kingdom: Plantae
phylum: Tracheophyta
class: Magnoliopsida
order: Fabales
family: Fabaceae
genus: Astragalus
-*-*-
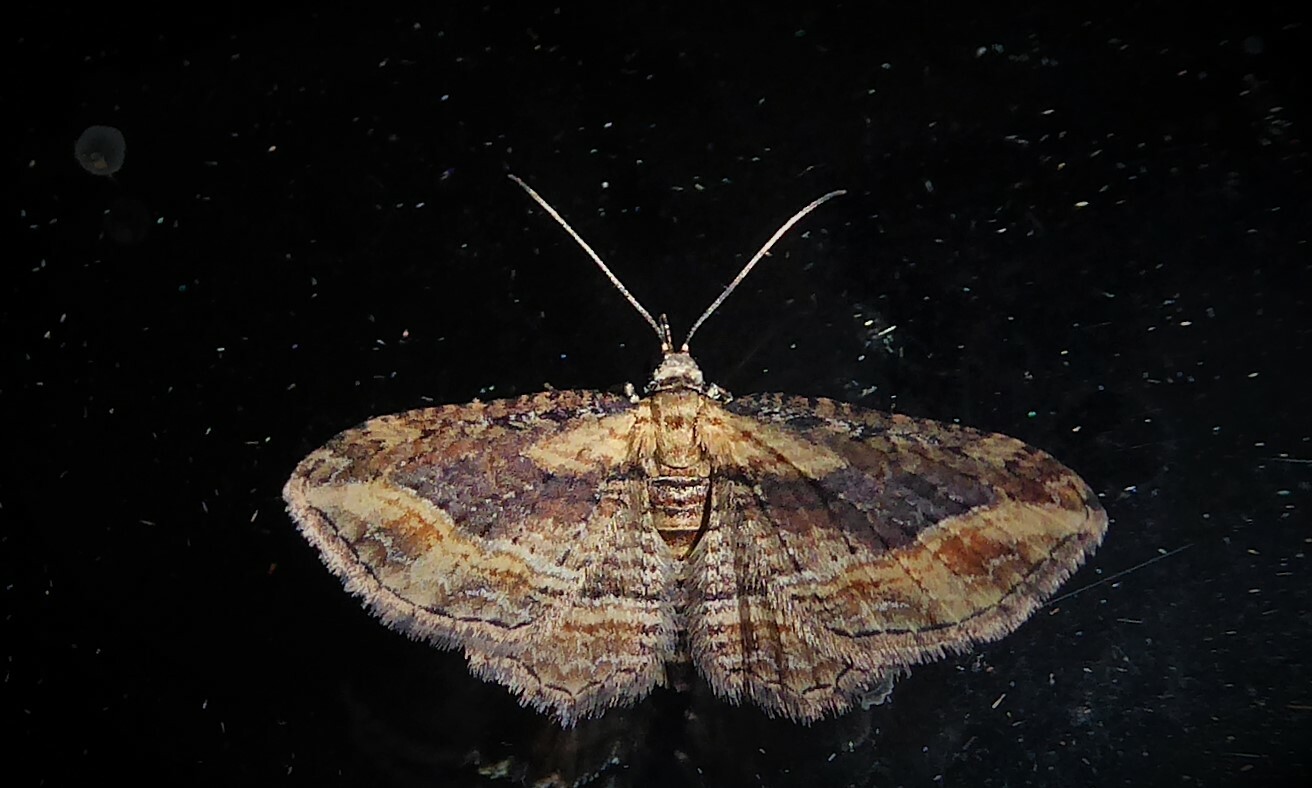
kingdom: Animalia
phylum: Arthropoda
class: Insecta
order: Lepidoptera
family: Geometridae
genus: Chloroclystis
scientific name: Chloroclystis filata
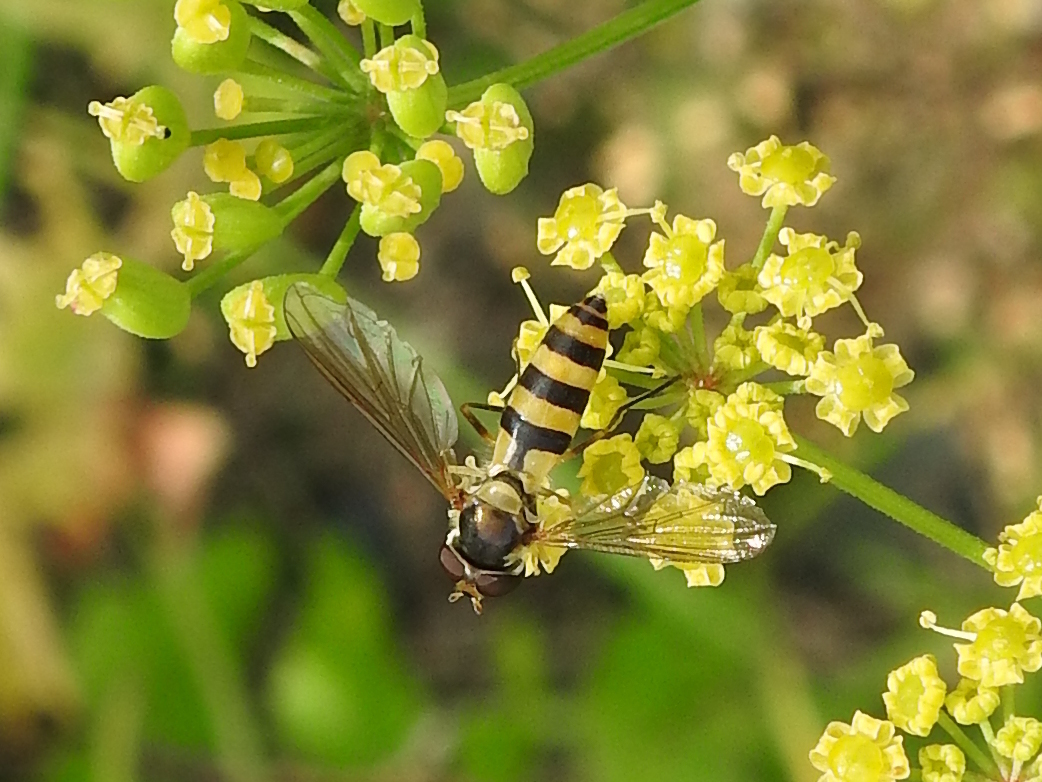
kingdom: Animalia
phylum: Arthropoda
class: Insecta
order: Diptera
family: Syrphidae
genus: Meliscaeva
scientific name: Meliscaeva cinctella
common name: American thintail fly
-*-*-
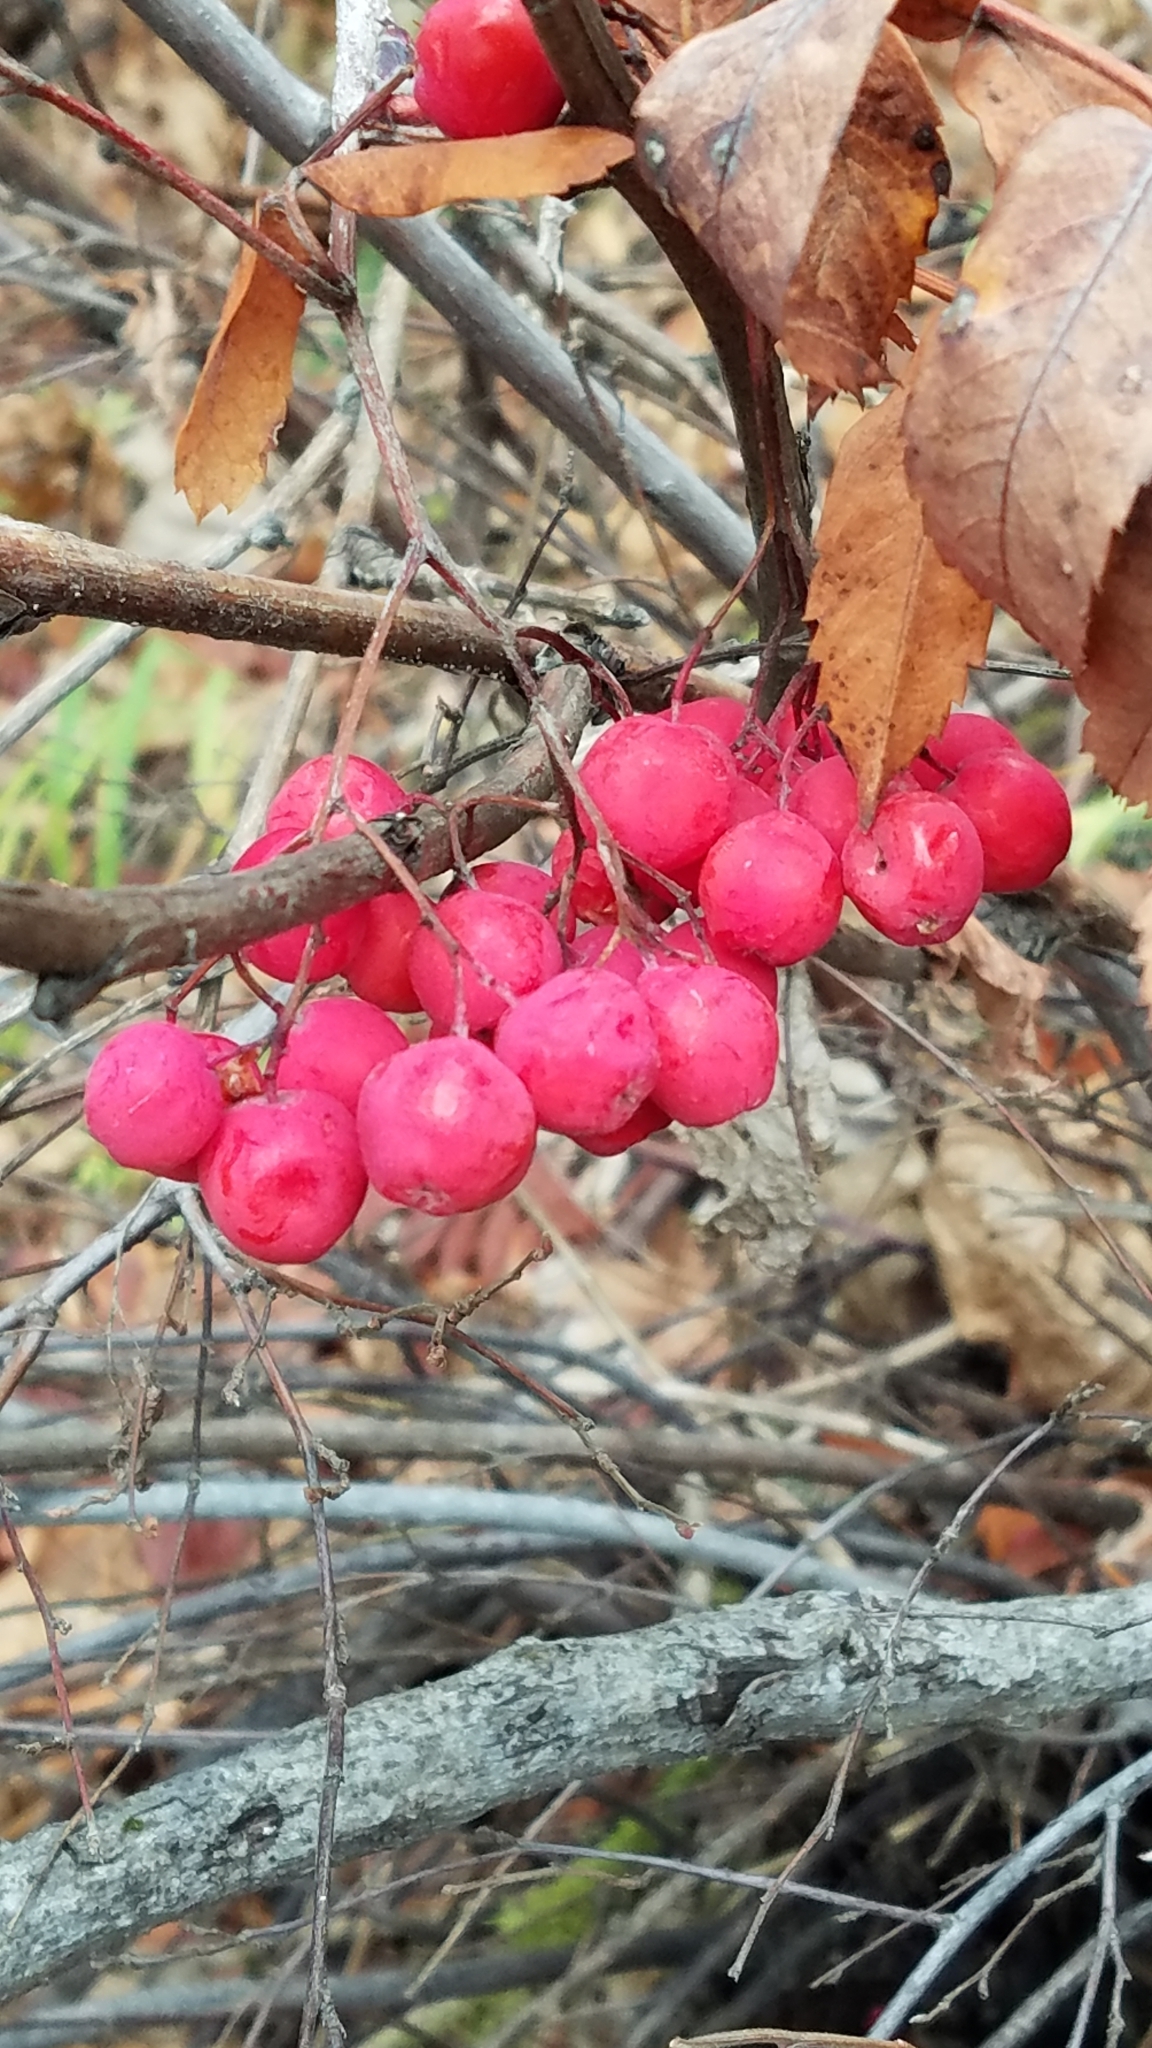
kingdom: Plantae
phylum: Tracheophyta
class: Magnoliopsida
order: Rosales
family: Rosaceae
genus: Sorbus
-*-*-
(STATED EXERCISE):
Recast the material from the line that contains "genus: Chloroclystis" through the line that contains "scientific name: Meliscaeva cinctella" as a Markdown table with the columns No. and Entry, one numbered row per line, skipping blank lines. Leave the pictures out of the table.

(WRITTEN ANSWER):
| No. | Entry |
|---|---|
| 1 | genus: Chloroclystis |
| 2 | scientific name: Chloroclystis filata |
| 3 | kingdom: Animalia |
| 4 | phylum: Arthropoda |
| 5 | class: Insecta |
| 6 | order: Diptera |
| 7 | family: Syrphidae |
| 8 | genus: Meliscaeva |
| 9 | scientific name: Meliscaeva cinctella |